◆ Task to carry out ◆
When you reach the line that contains "using immunohistochemistry (IHC)" in the data below, start reproducing lines exactly, and stop after the line that contains "melanoma stained for".

*** Available data ***

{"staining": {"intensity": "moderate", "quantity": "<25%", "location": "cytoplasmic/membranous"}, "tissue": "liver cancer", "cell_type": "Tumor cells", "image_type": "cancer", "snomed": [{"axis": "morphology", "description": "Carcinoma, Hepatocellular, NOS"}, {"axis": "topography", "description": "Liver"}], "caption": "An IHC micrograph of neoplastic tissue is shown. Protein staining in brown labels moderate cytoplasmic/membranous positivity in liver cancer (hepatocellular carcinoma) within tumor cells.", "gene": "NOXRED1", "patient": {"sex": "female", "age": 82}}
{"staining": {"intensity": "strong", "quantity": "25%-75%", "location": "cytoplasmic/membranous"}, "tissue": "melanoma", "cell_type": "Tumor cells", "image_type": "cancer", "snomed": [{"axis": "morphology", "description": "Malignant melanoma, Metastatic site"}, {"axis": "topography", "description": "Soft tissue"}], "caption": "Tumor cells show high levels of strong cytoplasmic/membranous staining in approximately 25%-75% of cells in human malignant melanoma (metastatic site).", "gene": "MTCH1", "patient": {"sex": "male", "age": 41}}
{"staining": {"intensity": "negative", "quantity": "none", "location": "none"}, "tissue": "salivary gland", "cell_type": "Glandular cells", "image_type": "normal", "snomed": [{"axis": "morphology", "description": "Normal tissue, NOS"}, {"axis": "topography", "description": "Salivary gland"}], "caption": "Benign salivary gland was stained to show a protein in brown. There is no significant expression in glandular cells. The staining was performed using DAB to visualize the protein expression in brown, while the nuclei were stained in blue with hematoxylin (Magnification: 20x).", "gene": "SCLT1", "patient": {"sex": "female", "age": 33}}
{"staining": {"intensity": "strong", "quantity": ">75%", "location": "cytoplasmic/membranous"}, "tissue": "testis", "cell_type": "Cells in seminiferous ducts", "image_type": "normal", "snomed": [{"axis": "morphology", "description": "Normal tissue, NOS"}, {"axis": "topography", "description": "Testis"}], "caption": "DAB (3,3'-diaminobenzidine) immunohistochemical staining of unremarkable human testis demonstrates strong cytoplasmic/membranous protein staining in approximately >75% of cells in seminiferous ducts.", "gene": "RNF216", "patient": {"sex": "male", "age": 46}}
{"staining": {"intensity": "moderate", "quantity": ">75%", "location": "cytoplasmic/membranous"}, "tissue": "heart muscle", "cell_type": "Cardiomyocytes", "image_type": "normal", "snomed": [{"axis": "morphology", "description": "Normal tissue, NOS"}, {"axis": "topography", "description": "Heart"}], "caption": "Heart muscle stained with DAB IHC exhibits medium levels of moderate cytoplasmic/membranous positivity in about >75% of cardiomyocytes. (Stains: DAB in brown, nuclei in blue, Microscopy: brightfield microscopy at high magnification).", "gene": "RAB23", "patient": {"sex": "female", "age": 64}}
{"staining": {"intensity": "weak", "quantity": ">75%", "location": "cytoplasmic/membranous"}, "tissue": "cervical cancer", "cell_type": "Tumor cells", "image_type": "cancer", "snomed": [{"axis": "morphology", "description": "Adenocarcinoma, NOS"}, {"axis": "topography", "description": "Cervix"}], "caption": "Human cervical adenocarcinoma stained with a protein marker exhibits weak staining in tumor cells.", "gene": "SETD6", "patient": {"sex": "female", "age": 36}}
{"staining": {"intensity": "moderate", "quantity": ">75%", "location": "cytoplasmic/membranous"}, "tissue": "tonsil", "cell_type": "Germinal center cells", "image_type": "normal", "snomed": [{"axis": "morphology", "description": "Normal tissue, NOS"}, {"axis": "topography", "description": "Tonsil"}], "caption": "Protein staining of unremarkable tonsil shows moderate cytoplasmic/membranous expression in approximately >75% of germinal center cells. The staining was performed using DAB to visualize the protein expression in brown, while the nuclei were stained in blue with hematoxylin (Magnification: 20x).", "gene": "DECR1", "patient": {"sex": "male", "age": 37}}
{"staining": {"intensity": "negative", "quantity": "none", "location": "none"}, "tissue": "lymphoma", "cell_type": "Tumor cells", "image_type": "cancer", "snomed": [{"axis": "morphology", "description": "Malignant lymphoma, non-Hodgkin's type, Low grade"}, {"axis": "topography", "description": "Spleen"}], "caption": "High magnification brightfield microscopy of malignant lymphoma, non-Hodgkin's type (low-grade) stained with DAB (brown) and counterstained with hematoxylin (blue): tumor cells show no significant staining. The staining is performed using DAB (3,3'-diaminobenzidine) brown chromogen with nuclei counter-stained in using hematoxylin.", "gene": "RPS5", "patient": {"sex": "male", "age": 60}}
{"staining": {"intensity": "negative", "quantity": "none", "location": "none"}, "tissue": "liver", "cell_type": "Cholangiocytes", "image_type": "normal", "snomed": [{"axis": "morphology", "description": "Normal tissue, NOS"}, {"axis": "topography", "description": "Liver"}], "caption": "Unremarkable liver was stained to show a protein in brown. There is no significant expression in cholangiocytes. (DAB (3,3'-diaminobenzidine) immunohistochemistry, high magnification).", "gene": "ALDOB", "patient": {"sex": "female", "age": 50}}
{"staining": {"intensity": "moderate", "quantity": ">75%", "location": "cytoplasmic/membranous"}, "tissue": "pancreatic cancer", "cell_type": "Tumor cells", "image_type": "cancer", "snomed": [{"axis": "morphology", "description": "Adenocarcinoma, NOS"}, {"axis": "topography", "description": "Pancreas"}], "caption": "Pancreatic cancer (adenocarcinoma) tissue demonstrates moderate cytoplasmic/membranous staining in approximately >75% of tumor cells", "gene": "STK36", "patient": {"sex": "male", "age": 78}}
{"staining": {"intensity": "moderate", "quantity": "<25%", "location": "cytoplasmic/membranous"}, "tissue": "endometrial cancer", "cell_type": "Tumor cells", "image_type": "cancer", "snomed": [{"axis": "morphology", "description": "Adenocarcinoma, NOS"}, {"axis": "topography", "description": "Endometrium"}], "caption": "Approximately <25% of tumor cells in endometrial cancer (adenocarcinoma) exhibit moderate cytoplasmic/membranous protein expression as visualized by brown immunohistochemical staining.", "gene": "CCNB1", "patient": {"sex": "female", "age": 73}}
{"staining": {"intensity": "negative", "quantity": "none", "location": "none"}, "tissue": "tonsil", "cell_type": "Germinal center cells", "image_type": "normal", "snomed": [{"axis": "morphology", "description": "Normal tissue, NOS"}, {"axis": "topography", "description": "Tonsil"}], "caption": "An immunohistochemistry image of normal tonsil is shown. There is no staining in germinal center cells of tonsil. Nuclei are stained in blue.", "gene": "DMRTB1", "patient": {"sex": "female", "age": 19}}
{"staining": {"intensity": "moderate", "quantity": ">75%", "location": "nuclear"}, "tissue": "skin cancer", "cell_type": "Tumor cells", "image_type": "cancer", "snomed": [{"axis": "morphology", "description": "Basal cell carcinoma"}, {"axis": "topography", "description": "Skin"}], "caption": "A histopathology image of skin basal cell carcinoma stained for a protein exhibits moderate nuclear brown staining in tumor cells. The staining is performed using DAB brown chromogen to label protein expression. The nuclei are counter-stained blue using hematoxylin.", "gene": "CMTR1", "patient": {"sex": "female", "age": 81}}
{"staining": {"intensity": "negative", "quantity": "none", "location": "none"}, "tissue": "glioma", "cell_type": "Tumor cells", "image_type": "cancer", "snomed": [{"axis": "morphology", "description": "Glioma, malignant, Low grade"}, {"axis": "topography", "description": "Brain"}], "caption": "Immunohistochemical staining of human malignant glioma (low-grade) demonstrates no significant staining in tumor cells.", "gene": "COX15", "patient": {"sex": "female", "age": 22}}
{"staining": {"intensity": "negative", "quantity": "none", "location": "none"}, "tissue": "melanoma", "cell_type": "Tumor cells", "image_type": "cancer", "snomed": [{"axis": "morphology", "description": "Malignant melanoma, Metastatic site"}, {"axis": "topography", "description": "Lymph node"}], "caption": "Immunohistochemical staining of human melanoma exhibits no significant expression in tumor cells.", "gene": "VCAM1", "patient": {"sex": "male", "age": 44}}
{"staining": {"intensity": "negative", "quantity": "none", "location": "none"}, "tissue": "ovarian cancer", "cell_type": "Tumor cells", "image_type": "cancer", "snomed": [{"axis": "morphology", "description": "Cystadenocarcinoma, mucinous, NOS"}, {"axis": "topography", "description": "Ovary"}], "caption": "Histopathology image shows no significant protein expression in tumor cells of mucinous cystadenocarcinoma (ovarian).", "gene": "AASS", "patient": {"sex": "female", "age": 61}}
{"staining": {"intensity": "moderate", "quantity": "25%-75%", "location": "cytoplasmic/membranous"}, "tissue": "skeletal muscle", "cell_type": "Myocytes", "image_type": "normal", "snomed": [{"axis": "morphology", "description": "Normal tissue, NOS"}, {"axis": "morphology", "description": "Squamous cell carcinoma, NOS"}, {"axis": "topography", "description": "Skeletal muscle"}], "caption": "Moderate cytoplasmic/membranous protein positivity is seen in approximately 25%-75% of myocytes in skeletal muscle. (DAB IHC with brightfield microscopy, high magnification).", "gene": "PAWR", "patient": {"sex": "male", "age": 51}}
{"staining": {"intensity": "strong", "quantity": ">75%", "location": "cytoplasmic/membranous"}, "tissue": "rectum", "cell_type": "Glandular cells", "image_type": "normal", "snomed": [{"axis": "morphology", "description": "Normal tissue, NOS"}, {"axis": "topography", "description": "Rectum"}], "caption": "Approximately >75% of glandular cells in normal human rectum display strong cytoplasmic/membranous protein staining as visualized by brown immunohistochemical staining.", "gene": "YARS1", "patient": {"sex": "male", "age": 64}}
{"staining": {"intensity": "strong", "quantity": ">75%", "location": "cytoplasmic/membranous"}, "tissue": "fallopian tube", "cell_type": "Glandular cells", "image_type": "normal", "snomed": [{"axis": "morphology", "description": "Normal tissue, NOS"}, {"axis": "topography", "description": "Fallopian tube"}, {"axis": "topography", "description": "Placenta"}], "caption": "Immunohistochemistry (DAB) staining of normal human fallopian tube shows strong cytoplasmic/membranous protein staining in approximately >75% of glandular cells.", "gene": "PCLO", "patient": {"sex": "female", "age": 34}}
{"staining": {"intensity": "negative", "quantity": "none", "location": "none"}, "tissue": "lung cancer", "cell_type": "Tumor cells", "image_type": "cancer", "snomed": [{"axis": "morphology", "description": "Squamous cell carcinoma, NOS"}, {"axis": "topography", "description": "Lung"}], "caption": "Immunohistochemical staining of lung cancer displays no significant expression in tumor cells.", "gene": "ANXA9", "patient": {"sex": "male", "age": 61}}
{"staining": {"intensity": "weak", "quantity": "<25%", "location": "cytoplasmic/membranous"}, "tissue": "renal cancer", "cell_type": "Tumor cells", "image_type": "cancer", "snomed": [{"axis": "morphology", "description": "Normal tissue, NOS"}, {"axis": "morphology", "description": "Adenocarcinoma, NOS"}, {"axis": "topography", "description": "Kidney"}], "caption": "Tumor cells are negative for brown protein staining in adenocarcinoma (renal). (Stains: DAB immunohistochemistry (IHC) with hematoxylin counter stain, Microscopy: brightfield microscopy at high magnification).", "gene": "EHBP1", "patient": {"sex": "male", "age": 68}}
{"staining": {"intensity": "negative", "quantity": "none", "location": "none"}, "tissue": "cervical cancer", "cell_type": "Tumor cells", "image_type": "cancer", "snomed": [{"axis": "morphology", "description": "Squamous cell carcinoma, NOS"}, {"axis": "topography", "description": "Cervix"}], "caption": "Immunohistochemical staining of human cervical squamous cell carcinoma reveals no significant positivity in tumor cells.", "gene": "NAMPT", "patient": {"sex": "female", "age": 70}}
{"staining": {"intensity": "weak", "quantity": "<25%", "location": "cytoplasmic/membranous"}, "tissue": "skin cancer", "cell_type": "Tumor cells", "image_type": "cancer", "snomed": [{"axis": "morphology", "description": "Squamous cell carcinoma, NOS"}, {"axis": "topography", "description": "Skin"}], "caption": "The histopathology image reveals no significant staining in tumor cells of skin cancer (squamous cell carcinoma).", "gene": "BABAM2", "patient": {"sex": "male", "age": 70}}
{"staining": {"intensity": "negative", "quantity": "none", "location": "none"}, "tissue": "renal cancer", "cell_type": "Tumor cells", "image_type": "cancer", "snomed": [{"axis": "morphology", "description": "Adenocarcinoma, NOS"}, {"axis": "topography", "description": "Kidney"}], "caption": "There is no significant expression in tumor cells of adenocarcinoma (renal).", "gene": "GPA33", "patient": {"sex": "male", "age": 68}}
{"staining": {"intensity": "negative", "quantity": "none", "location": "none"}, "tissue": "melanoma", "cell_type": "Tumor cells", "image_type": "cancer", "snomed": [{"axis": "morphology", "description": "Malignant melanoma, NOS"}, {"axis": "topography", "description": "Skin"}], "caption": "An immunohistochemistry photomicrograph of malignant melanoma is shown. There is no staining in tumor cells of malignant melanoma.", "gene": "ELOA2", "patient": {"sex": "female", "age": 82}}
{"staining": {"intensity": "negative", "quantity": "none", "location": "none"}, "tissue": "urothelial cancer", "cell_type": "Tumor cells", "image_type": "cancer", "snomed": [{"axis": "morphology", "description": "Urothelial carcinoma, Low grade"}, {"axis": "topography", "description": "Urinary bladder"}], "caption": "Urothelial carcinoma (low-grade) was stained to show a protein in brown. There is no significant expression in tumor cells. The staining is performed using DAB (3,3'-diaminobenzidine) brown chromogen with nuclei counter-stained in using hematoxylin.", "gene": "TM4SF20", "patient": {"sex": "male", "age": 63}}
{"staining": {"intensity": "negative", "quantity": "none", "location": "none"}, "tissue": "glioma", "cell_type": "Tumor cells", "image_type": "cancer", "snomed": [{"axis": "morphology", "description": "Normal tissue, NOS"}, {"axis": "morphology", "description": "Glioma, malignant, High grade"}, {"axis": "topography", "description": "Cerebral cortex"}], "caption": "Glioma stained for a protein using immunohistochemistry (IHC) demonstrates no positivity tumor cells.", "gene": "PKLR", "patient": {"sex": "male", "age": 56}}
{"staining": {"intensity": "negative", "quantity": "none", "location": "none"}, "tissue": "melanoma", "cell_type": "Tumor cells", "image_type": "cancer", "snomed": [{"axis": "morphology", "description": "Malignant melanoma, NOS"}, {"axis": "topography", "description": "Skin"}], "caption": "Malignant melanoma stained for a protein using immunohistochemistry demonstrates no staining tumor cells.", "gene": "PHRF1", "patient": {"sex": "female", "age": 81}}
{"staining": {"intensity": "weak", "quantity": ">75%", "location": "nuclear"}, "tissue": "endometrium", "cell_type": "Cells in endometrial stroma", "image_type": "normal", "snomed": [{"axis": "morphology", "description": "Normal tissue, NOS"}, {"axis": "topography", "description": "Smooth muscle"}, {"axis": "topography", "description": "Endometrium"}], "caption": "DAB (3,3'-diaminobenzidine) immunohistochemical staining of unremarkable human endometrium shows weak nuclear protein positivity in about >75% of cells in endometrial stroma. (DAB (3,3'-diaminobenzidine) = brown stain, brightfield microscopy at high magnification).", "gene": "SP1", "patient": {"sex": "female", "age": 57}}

*** End of Available data ***

◆ Solution for this task ◆
{"staining": {"intensity": "negative", "quantity": "none", "location": "none"}, "tissue": "glioma", "cell_type": "Tumor cells", "image_type": "cancer", "snomed": [{"axis": "morphology", "description": "Normal tissue, NOS"}, {"axis": "morphology", "description": "Glioma, malignant, High grade"}, {"axis": "topography", "description": "Cerebral cortex"}], "caption": "Glioma stained for a protein using immunohistochemistry (IHC) demonstrates no positivity tumor cells.", "gene": "PKLR", "patient": {"sex": "male", "age": 56}}
{"staining": {"intensity": "negative", "quantity": "none", "location": "none"}, "tissue": "melanoma", "cell_type": "Tumor cells", "image_type": "cancer", "snomed": [{"axis": "morphology", "description": "Malignant melanoma, NOS"}, {"axis": "topography", "description": "Skin"}], "caption": "Malignant melanoma stained for a protein using immunohistochemistry demonstrates no staining tumor cells.", "gene": "PHRF1", "patient": {"sex": "female", "age": 81}}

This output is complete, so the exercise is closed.